The ability to decipher immune recognition is critical to understanding a broad range of diseases, including cancer, infection, and autoimmunity, as well as for the development of countermeasures such as vaccines and immunotherapy. Efforts to do so have been hampered by a lack of technologies that are capable of scaling to simultaneously capture the complexity of the adaptive immune repertoire and the landscape of potential antigens. Each individual’s immune repertoire consists of tens of millions of unique receptors that are responsible for surveying the trillions of possible antigens that might be encountered in one’s lifetime. As a result, there has been intense focus on the development of tools for screening large antigen sets or large collections of potential immune receptors, but most of these capture complexity on only one side of the interaction.

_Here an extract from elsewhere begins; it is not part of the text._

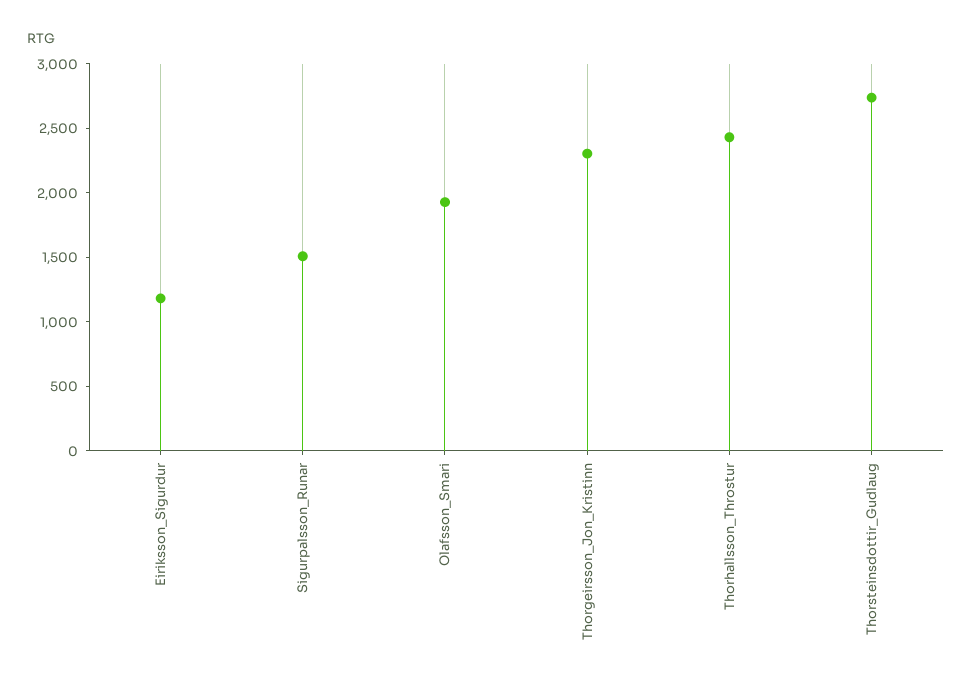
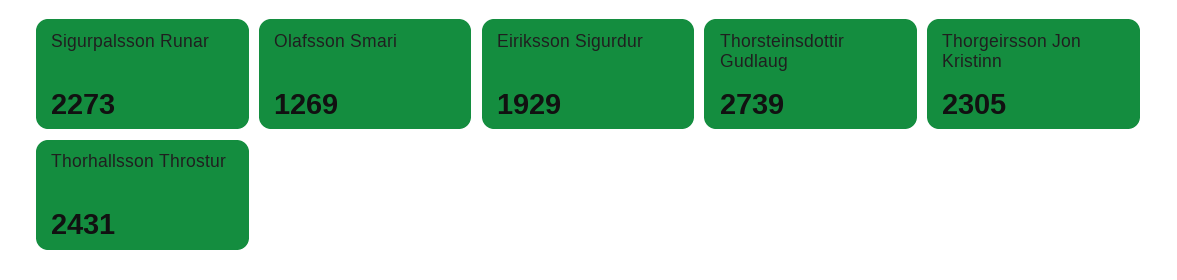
Eiriksson_Sigurdur: 1200 -> 1929
Sigurpalsson_Runar: 1500 -> 2273
Olafsson_Smari: 1900 -> 1269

We have therefore used synthetic virology approaches to engineer a “lentivirus surface display” platform capable of screening complex antigen mixtures against the full complexity of the adaptive immune repertoire. In Chapter 2 of this thesis, we describe our molecular engineering approaches that enabled the development of VSVGmut, an efficient and modular targeted pseudotyping strategy. In Chapter 3, we leverage VSVGmut and further advances to enable one-pot library on library antigen identification screens for T cells by displaying antigens on the surface of lentiviruses and encoding their identity in the viral genome. Antigen-specific viral infection of cells allows readout of both antigen and receptor identities via single-cell sequencing. In Chapters 4 and 5, we extend our approaches to B cells and present preliminary data for applications in both cellular and humoral profiling. Taken together, our approaches represent a new class of tools for identifying the molecular targets of the adaptive immune response at scale.